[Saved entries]
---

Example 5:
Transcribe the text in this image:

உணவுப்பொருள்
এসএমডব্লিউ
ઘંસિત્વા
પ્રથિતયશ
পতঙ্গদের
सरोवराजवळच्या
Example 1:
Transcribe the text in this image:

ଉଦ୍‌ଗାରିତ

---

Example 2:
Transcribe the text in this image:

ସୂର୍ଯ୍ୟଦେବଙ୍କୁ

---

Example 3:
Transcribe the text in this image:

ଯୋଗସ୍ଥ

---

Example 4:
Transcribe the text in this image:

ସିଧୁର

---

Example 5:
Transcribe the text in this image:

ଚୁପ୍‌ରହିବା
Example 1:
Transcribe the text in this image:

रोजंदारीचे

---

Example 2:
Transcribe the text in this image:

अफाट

— EXERCISE INSTRUCTIONS —
Exactly reproduce every line found in the records.

— RESPONSE BOX —
---

Example 5:
Transcribe the text in this image:

உணவுப்பொருள்
এসএমডব্লিউ
ઘંસિત્વા
પ્રથિતયશ
পতঙ্গদের
सरोवराजवळच्या
Example 1:
Transcribe the text in this image:

ଉଦ୍‌ଗାରିତ

---

Example 2:
Transcribe the text in this image:

ସୂର୍ଯ୍ୟଦେବଙ୍କୁ

---

Example 3:
Transcribe the text in this image:

ଯୋଗସ୍ଥ

---

Example 4:
Transcribe the text in this image:

ସିଧୁର

---

Example 5:
Transcribe the text in this image:

ଚୁପ୍‌ରହିବା
Example 1:
Transcribe the text in this image:

रोजंदारीचे

---

Example 2:
Transcribe the text in this image:

अफाट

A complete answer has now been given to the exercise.